This is DAY TO DAY. I'm Alex Chadwick.

ALEX COHEN, host:

And I'm Alex Cohen. In a few minutes, college textbooks are putting a strain on the family wallet.

CHADWICK: First, more than 60 people have died in the latest outbreak of wildfires in Greece. The devastation has been most severe in southern Greece, where fires threaten archaeological ruins at the site of the original Olympic games.

Archaeologist Jack Davis is director of the American School of Classical Studies in Athens. He joins us by phone from his office there. First, Jack Davis, are any of your archaeological teams in danger?

Mr. JACK DAVIS (American School of Classical Studies, Athens): Well, this is a slow time of the year for archaeological projects in Greece in general. So no, we have no teams operating in the Peloponnese that are in danger. But one of our archaeological colleagues, however, does have a house in the village of Neohori, where some of the damage was greatest and the fires most intense.

CHADWICK: We've heard about the fires approaching the original site of the Olympic games. What other sites are in this region that are important and might be threatened by fire?

Mr. DAVIS: There are literally thousands of sites in southern Greece in the Peloponnesus. In the center of the Greek Peloponnesus, places like Likosura, or the Sanctuary of Zeus on Mt. Lykaion, or the Temple of Apollo at Bassae. All of these are right in the midst of the area that's been hit most severely by fires.

I talked to a colleague this morning who teaches at the University of Athens, and she has a site, a house at the Byzantine city of Mystra near Sparta. It's actually on the outskirts of Sparta, very near the ancient city. And she said last night she and her husband were seriously frightened, that the fires were so close on the mountains around them. But mercifully there was rain this morning, which is very much out of character for this part of Greece. And by the time that we talked again at 9:00 o'clock this morning, the fires were out.

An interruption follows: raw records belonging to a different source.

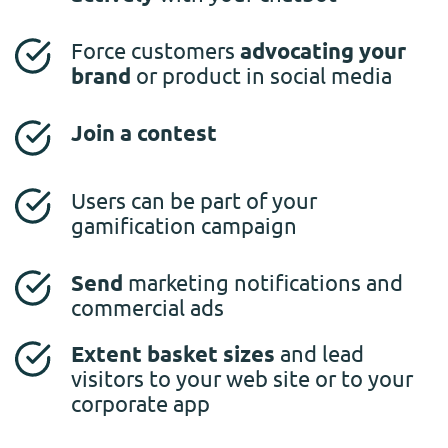
Force customers
advocating your
brand
or product in social media
Join a contest
Users can be part of your
gamification campaign
Send
marketing notifications and
commercial ads
Extent basket sizes
and lead
visitors to your web site or to your
corporate app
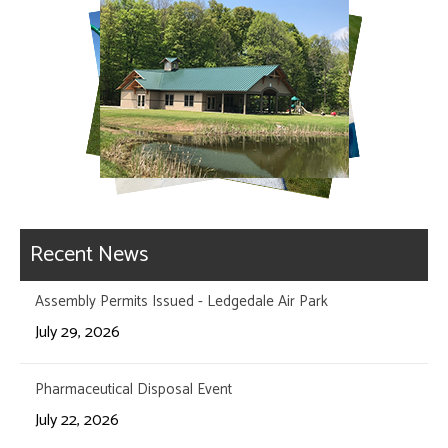
Recent News
Assembly Permits Issued - Ledgedale Air Park
July 29, 2026
Pharmaceutical Disposal Event
July 22, 2026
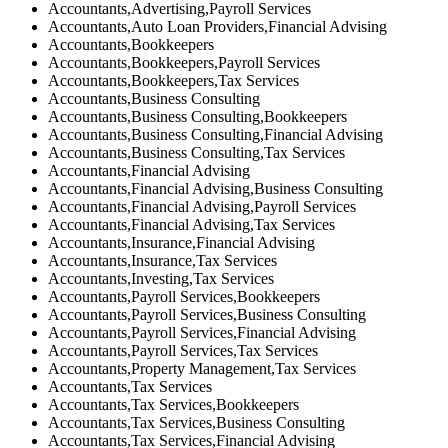
Accountants,Advertising,Payroll Services
Accountants,Auto Loan Providers,Financial Advising
Accountants,Bookkeepers
Accountants,Bookkeepers,Payroll Services
Accountants,Bookkeepers,Tax Services
Accountants,Business Consulting
Accountants,Business Consulting,Bookkeepers
Accountants,Business Consulting,Financial Advising
Accountants,Business Consulting,Tax Services
Accountants,Financial Advising
Accountants,Financial Advising,Business Consulting
Accountants,Financial Advising,Payroll Services
Accountants,Financial Advising,Tax Services
Accountants,Insurance,Financial Advising
Accountants,Insurance,Tax Services
Accountants,Investing,Tax Services
Accountants,Payroll Services,Bookkeepers
Accountants,Payroll Services,Business Consulting
Accountants,Payroll Services,Financial Advising
Accountants,Payroll Services,Tax Services
Accountants,Property Management,Tax Services
Accountants,Tax Services
Accountants,Tax Services,Bookkeepers
Accountants,Tax Services,Business Consulting
Accountants,Tax Services,Financial Advising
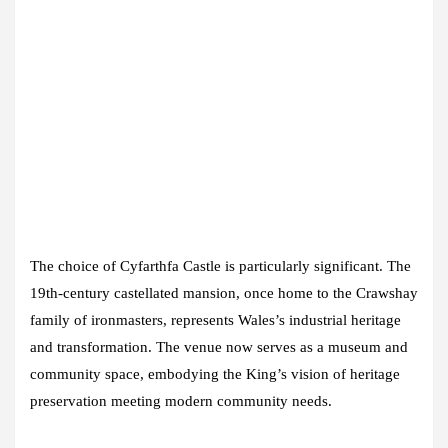
The choice of Cyfarthfa Castle is particularly significant. The
19th-century castellated mansion, once home to the Crawshay
family of ironmasters, represents Wales’s industrial heritage
and transformation. The venue now serves as a museum and
community space, embodying the King’s vision of heritage
preservation meeting modern community needs.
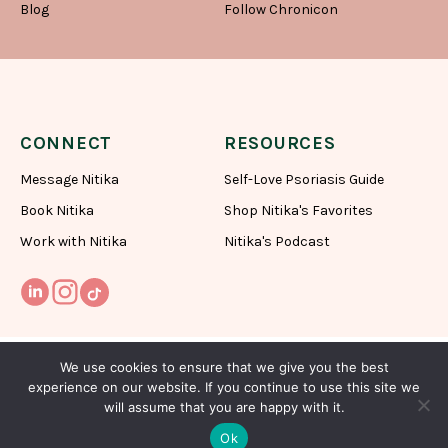
Blog
Follow Chronicon
CONNECT
RESOURCES
Message Nitika
Self-Love Psoriasis Guide
Book Nitika
Shop Nitika's Favorites
Work with Nitika
Nitika's Podcast
We use cookies to ensure that we give you the best
experience on our website. If you continue to use this site we
will assume that you are happy with it.
Subscribe To My Newsletter
Ok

And she did mention that some damage had been done to a Bronze Age site near Sparta called the Menelaion, which was excavated by British archeologists some years ago. And it was identified by them as the home of our King Menelaus of the Trojan War and of his wife Helen of Troy. I don't know the extent of the damage at that site.

CHADWICK: When a fire approaches a Greek temple, these are all - they're marble or limestone in some cases, and I don't imagine that those substances actually burn.

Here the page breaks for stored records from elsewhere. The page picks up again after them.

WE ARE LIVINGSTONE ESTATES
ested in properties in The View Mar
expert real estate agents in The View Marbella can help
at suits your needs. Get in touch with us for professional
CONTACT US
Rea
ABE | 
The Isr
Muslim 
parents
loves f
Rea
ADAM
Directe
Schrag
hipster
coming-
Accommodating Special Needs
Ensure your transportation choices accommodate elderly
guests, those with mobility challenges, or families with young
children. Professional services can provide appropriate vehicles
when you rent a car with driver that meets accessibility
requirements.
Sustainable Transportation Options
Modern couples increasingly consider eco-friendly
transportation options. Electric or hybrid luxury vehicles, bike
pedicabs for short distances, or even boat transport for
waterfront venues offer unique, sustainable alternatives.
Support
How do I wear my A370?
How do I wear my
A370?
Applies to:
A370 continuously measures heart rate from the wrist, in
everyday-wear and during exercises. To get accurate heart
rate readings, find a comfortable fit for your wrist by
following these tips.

Mr. DAVIS: Well, marble and limestone, of course, both do burn if they're subjected to high enough temperatures. That's the way you make lime plaster. But I think museums are probably more likely to be damaged by fires of this sort. The construction materials are more susceptible to being burned by wildfire than are the stone blocks of a temple.

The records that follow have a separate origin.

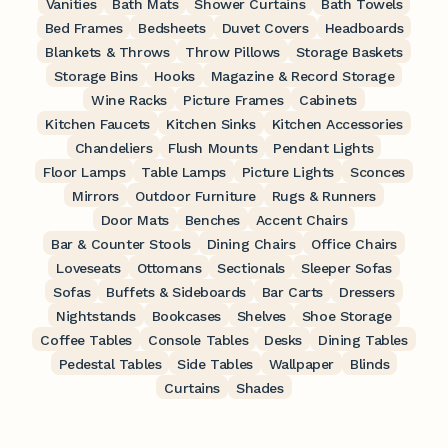
Vanities
Bath Mats
Shower Curtains
Bath Towels
Bed Frames
Bedsheets
Duvet Covers
Headboards
Blankets & Throws
Throw Pillows
Storage Baskets
Storage Bins
Hooks
Magazine & Record Storage
Wine Racks
Picture Frames
Cabinets
Kitchen Faucets
Kitchen Sinks
Kitchen Accessories
Chandeliers
Flush Mounts
Pendant Lights
Floor Lamps
Table Lamps
Picture Lights
Sconces
Mirrors
Outdoor Furniture
Rugs & Runners
Door Mats
Benches
Accent Chairs
Bar & Counter Stools
Dining Chairs
Office Chairs
Loveseats
Ottomans
Sectionals
Sleeper Sofas
Sofas
Buffets & Sideboards
Bar Carts
Dressers
Nightstands
Bookcases
Shelves
Shoe Storage
Coffee Tables
Console Tables
Desks
Dining Tables
Pedestal Tables
Side Tables
Wallpaper
Blinds
Curtains
Shades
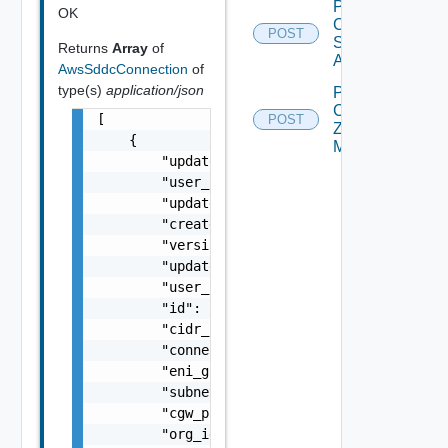
Post
OK
Compatible
POST
Subnets
Returns
Array
of
Async
AwsSddcConnection
of
type(s)
application/json
Post
Customer
[

POST
Zone
    {

Mapping
        "updated": "string",

        "user_id": "string",

        "updated_by_user_id": "string",

        "created": "string",

        "version": 5,

        "updated_by_user_name": "string",

        "user_name": "string",

        "id": "1d1c83ee-e0b7-4de9-b660-9a9ca
        "cidr_block_subnet": "string",

        "connected_account_id": "string",

        "eni_group": "string",

        "subnet_id": "string",

        "cgw_present": false,

        "org_id": "string",
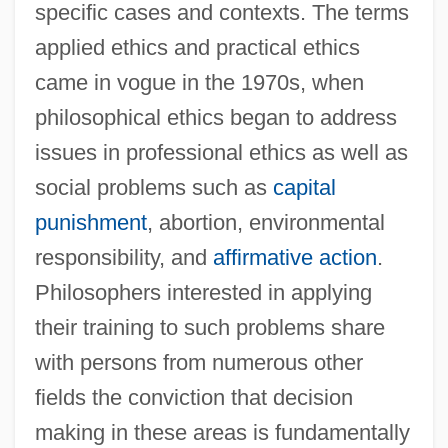
specific cases and contexts. The terms
applied ethics and practical ethics
came in vogue in the 1970s, when
philosophical ethics began to address
issues in professional ethics as well as
social problems such as
capital
punishment
, abortion, environmental
responsibility, and
affirmative action
.
Philosophers interested in applying
their training to such problems share
with persons from numerous other
fields the conviction that decision
making in these areas is fundamentally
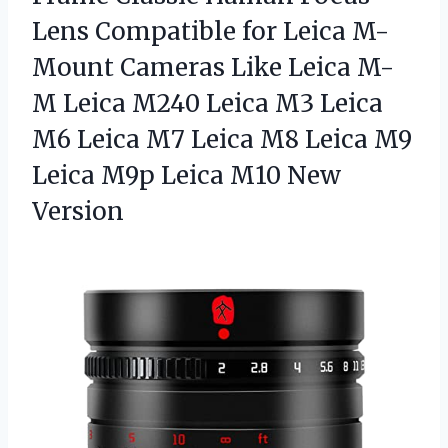
Lens Compatible for Leica M-
Mount Cameras Like Leica M-
M Leica M240 Leica M3 Leica
M6 Leica M7 Leica M8 Leica M9
Leica M9p
Leica M10 New
Version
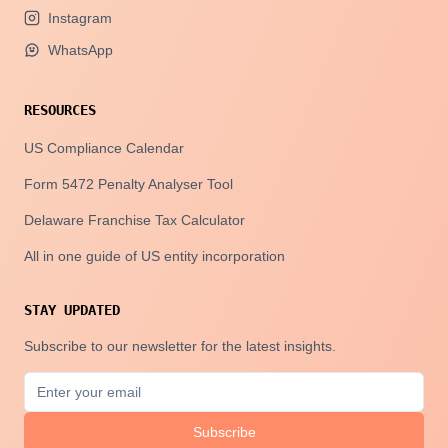
Instagram
WhatsApp
RESOURCES
US Compliance Calendar
Form 5472 Penalty Analyser Tool
Delaware Franchise Tax Calculator
All in one guide of US entity incorporation
STAY UPDATED
Subscribe to our newsletter for the latest insights.
Subscribe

The real issue is, I think, how intense the heat is and how sustained the heat is. In my experience brushfires of this sort often are - they are very hot, but they tend to burn - the trees burn at a distance away from the surface of the ground. And the heat is not sustained for any real duration of time, so that they can leave the actual surface of the ground or remains that are close to the surface of the ground relatively undamaged.

For some of us who are into the business of archaeological prospection, who do surface archaeological work, sometimes the - if a forest fire has occurred in an area that can actually increase the potential for locating archaeological sites, it can improve the conditions for us.

CHADWICK: You mean you might burn off a little bit of ground cover that's built up over the years and then underneath it suddenly you would discover a ruin?

Mr. DAVIS: Yeah, you've got the point exactly. And for much of the Peloponnesus, there's been so much out-migration since the 19th century that the intensity to which these areas were used for pasturage by sheep and goats is now nothing like what it used to be. So the sheep and the goats are going to serve as natural mechanism for keeping the brush low. And those, you know, nature's lawn mowers are in many, many, many parts of southern Greece just not a factor anymore. They're not just there anymore. So the brush has grown higher and higher through the years and constitutes a natural tinderbox.

CHADWICK: Jack Davis is an archaeologist. He's director of the American School of Classical Studies in Athens. Jack, thank you.

Mr. DAVIS: You're very welcome, Alex. Thank you.